Report: 400,000 homeless Kosovars hiding in province
April 11, 1999
LONDON (CNN) -- As international relief efforts improve conditions for refugees who have fled Kosovo, new word came Sunday of hundreds of thousands of homeless Kosovars hiding in the Serbian province.
British Foreign Secretary Robin Cook said the Kosovo Liberation Army reported that as many as 400,000 ethnic Albanians may be camped in the mountains and forests "and the weather is currently against them. It is snowing today in western Kosovo."
Cook, citing an official of the ethnic Albanian KLA, said the refugees are hiding from Serb-led Yugoslav forces "who would otherwise kill or deport them."
Hashim Thaci, the political representative of the KLA now in Kosovo, described the situation of the displaced Kosovars as "very serious," Cook said.
"In his words, they lack the basic elements of life and are particularly short of food," Cook said.
NATO officials in Brussels displayed aerial photographs Sunday of what they said may be mass graves in the Kosovar town of Orahovac, near the provincial capital of Pristina.
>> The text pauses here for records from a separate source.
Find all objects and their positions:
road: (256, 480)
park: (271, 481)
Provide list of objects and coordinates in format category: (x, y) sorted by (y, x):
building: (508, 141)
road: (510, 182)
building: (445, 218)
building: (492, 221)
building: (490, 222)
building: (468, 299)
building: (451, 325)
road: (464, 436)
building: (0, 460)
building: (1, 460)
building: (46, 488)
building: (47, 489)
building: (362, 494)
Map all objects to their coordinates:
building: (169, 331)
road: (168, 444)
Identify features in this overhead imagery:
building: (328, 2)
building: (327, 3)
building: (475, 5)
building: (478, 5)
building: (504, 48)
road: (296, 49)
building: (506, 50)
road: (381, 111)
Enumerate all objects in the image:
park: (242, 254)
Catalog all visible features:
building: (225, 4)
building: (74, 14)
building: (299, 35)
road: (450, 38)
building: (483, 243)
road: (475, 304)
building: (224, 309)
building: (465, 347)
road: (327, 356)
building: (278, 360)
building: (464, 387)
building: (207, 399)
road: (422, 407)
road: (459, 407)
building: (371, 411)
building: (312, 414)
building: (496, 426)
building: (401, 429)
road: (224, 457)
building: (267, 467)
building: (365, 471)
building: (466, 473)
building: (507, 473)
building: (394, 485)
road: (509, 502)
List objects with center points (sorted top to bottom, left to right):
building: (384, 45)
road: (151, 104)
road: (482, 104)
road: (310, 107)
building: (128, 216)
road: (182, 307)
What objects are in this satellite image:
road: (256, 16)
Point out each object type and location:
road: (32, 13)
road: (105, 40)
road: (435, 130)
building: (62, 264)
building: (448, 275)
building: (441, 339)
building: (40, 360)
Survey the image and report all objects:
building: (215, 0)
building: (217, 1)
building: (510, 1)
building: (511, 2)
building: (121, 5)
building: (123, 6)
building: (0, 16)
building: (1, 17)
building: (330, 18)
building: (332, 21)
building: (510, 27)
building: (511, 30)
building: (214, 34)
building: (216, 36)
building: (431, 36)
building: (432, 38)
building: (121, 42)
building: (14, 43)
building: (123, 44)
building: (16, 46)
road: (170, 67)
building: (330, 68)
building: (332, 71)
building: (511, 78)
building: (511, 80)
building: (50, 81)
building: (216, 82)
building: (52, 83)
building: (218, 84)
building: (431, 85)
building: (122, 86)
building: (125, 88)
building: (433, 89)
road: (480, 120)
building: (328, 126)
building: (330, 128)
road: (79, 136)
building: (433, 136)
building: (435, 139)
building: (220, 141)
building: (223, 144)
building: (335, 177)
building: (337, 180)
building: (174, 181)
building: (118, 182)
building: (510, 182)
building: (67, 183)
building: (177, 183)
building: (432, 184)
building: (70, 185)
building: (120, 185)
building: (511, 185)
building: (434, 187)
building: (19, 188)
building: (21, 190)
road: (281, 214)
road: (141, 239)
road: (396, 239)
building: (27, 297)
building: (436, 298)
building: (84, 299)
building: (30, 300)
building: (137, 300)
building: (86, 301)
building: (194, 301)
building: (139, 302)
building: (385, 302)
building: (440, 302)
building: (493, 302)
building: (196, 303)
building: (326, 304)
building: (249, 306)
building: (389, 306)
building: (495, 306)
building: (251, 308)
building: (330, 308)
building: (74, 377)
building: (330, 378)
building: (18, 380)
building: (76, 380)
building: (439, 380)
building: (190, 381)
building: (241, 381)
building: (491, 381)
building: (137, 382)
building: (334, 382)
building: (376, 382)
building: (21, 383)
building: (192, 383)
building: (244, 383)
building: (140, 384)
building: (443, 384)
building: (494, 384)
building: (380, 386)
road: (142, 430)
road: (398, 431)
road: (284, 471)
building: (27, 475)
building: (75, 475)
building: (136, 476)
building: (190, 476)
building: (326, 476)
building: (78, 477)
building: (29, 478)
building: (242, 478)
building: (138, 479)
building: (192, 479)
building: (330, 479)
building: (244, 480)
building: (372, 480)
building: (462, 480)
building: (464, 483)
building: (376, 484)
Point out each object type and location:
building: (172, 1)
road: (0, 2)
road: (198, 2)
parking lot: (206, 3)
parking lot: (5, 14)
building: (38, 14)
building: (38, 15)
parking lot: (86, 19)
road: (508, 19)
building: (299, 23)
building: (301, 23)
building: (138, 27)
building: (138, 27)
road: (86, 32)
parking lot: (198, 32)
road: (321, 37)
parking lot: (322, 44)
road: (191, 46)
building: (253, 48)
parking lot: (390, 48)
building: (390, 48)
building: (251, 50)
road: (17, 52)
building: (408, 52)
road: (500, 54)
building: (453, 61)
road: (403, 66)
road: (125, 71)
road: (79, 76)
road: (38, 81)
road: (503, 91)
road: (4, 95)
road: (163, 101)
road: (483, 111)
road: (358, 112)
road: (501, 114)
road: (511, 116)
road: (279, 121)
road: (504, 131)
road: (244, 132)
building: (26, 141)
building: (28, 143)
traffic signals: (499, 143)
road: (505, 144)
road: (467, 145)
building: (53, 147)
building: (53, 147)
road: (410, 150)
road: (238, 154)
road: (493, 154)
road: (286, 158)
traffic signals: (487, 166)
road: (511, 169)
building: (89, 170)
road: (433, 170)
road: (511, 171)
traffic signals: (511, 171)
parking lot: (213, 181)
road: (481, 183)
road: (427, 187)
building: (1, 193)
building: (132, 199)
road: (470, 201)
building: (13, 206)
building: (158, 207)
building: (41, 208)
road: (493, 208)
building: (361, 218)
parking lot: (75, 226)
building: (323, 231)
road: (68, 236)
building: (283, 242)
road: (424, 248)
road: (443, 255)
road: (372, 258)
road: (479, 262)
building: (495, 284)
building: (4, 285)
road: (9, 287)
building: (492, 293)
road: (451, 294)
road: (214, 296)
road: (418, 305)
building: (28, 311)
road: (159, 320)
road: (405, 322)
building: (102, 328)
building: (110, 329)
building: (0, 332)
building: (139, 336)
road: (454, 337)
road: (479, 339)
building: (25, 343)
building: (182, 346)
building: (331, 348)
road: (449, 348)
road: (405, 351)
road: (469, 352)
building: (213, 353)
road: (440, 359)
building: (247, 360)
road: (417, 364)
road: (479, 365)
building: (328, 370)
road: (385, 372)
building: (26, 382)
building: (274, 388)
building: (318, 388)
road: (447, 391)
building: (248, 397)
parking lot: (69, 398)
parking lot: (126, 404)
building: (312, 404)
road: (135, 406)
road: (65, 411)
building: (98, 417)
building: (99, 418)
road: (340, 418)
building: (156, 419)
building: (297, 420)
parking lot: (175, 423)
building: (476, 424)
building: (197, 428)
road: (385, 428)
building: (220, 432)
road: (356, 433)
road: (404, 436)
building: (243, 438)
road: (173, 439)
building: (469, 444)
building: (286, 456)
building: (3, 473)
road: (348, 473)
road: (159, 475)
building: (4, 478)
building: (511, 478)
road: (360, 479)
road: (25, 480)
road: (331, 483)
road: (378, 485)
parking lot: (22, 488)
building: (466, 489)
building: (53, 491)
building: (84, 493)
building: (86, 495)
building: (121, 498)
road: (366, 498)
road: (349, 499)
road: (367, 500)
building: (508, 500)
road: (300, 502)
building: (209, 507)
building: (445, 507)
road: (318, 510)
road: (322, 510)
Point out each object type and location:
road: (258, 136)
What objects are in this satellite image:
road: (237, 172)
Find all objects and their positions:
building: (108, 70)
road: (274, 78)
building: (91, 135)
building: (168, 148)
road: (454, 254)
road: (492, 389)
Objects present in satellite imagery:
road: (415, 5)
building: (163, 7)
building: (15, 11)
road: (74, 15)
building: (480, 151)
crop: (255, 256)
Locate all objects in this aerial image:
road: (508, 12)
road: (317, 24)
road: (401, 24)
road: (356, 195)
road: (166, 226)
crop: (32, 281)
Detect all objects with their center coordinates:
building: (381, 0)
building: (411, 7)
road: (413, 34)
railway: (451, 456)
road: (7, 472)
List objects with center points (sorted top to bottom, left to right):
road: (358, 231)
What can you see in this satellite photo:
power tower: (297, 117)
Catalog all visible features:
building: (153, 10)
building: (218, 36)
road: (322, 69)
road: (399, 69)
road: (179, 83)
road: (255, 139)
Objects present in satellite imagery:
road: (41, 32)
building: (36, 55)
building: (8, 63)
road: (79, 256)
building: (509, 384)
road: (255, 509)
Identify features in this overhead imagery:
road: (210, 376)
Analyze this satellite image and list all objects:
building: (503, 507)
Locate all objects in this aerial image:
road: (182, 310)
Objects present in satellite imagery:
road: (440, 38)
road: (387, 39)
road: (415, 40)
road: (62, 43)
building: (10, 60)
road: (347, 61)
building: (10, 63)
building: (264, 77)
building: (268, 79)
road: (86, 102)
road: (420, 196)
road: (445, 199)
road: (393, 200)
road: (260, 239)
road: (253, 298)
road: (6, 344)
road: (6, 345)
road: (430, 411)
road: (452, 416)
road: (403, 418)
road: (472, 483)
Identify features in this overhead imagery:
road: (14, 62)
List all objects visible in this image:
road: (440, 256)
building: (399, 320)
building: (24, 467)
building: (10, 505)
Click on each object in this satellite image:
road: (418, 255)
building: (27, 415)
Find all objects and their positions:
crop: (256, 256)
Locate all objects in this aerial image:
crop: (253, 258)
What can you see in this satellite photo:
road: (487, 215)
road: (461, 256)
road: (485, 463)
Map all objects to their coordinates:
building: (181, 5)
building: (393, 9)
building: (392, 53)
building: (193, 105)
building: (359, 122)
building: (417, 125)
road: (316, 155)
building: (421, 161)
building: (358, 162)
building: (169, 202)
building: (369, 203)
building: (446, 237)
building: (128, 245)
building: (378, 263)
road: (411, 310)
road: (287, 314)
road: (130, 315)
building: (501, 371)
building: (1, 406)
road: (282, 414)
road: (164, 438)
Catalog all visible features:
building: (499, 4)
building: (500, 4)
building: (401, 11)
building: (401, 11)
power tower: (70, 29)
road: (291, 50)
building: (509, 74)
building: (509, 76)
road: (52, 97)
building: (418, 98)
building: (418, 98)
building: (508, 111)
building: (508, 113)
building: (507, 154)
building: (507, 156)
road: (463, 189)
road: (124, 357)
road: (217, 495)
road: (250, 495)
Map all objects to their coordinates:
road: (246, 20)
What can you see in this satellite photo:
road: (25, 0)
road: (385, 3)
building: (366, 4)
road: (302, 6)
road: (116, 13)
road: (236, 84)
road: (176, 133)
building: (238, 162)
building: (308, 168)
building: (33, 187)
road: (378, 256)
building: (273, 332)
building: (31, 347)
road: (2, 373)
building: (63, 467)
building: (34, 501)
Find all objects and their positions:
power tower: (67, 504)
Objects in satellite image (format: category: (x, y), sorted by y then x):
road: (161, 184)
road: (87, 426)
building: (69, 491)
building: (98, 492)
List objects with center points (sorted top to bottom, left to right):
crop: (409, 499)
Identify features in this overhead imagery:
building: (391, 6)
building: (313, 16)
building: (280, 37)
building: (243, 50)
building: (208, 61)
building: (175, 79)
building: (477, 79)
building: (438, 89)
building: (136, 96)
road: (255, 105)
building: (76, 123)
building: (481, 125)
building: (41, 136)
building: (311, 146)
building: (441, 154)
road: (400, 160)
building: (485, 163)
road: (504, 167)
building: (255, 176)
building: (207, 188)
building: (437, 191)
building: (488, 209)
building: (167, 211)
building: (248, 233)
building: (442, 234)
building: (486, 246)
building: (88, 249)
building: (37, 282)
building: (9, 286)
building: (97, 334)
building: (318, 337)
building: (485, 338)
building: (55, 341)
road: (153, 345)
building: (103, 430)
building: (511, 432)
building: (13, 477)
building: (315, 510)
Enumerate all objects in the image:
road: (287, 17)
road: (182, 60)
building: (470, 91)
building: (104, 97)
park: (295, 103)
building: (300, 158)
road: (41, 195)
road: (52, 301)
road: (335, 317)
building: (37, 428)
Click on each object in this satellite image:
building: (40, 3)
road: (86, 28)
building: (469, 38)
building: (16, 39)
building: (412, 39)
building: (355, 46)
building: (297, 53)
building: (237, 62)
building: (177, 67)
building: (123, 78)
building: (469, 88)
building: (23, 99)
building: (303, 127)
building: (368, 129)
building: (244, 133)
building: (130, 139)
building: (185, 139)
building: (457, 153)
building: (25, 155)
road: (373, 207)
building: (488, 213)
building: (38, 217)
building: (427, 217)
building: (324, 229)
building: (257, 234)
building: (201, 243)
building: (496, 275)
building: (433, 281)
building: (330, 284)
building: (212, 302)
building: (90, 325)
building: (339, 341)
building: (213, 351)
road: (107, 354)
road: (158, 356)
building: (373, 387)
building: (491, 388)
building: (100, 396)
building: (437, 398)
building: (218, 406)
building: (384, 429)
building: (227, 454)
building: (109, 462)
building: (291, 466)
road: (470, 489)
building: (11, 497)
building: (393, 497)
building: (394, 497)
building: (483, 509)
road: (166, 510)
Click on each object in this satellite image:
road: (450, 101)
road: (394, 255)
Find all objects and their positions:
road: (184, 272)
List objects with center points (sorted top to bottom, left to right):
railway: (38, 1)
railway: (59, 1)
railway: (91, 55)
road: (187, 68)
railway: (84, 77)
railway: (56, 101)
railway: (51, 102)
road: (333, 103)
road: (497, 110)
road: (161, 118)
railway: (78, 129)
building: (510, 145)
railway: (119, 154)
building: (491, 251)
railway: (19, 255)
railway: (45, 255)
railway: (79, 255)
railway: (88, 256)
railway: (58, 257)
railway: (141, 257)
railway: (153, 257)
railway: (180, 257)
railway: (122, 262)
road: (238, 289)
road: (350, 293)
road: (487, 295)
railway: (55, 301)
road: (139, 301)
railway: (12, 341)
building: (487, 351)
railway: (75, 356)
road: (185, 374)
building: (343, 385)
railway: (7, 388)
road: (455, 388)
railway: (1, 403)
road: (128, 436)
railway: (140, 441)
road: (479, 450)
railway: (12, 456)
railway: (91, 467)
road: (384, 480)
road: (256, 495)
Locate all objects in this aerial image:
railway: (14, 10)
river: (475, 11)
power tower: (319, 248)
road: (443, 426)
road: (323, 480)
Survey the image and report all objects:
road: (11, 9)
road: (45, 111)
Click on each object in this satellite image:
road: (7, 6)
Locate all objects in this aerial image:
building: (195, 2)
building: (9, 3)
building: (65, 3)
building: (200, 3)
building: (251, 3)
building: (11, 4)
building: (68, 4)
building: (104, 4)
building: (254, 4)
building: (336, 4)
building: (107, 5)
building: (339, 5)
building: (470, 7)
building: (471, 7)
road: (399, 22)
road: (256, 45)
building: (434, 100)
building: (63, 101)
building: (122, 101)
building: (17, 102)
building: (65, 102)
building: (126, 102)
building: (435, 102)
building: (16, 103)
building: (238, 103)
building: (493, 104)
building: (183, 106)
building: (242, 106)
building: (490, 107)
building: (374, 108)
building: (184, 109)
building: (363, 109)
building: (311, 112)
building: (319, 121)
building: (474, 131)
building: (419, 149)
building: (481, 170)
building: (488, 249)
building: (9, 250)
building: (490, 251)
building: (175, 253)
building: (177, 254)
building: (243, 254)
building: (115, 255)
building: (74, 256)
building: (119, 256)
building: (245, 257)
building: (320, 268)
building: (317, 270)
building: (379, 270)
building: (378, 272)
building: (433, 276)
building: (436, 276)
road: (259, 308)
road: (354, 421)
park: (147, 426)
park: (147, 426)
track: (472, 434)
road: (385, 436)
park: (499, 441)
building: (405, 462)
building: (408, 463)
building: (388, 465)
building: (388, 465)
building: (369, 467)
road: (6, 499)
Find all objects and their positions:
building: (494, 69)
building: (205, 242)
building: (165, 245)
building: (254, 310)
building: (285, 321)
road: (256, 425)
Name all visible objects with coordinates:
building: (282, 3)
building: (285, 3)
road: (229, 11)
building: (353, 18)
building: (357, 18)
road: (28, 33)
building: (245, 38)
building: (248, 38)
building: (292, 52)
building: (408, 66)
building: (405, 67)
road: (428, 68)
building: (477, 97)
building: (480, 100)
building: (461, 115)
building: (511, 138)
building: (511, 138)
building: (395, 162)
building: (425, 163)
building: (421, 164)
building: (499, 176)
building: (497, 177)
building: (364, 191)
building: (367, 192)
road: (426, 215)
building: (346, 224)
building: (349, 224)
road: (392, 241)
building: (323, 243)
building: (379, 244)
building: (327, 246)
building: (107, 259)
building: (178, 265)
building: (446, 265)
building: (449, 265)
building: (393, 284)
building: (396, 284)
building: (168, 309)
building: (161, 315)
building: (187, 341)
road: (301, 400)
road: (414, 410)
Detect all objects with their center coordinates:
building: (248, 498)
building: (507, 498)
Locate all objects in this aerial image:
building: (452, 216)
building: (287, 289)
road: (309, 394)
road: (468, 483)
While only an excavation of the site will determine the situation for certain, the photographs are similar to photos of mass graves taken in Bosnia during that country's civil war, NATO spokesman Jamie Shea said.
In addition to those displaced within Kosovo, estimates for the number of people who have left the province now top 500,000. The bulk of those have gone to neighboring Albania and Macedonia, where international aid agencies are grappling with the flow of refugees.
A top humanitarian official said there was "no question" that atrocities, including mass rape and killings, were being committed in Kosovo by Serb forces.
Brian Atwood, the U.S. coordinator for Kosovo relief, said one reason Yugoslavia closed off its borders earlier last week was to prevent more stories of atrocities leaking into the international media.
Vladislav Jovanovic, the Yugoslav charge d'affaires at the United Nations, vehemently denied those reports Sunday.
"That kind of accusation, together with similar other accusations is a part of NATO aggressors to hide the illegality and barbarity of their own devastation on one small and innocent people," Jovanovic told CNN.
But Atwood said ethnic Albanians massed at the were being turned back and used as shields against NATO missiles.
"We have seen evidence of tank columns moving along the road, with refugees walking on both sides of the tanks," he said. "There is no question they are being used for human shields."
NATO governments have warned that any evidence of war crimes will be turned over to an international tribunal.
More than 29 countries are contributing to the Kosovo refugee relief efforts, according to NATO.
Karen Robbins, a spokeswoman for the U.S.-based humanitarian relief group CARE, said conditions have improved greatly from the "absolutely abysmal" scenes early in the refugee crisis.
"We are in the process of getting (the refugees) registered, getting them adequate shelter in tents and other housing and making sure they can be reunited with their families," Robbins said.
Families in Albania and Macedonia have offered temporary shelter to some of the refugees, as have several NATO countries. But most of the Kosovars do not want to resettle in other nations, Robbins said.
"Pretty much all of them expressed a strong desire to go home when it is safe to do so," she said.
Crews from NATO countries "are in overdrive" to haul relief supplies to those countries, NATO military spokesman Col. Konrad Freytag said Sunday. NATO flights have delivered more than 6,300 tons of food, medicine and tents to Macedonia and Albania, he said.
About 4,000 more refugees crossed into Albania from Yugoslavia on Sunday, Shea said. The country has become a nexus for allied relief efforts, and Albanian officials have turned over control of their ports and airspace to NATO.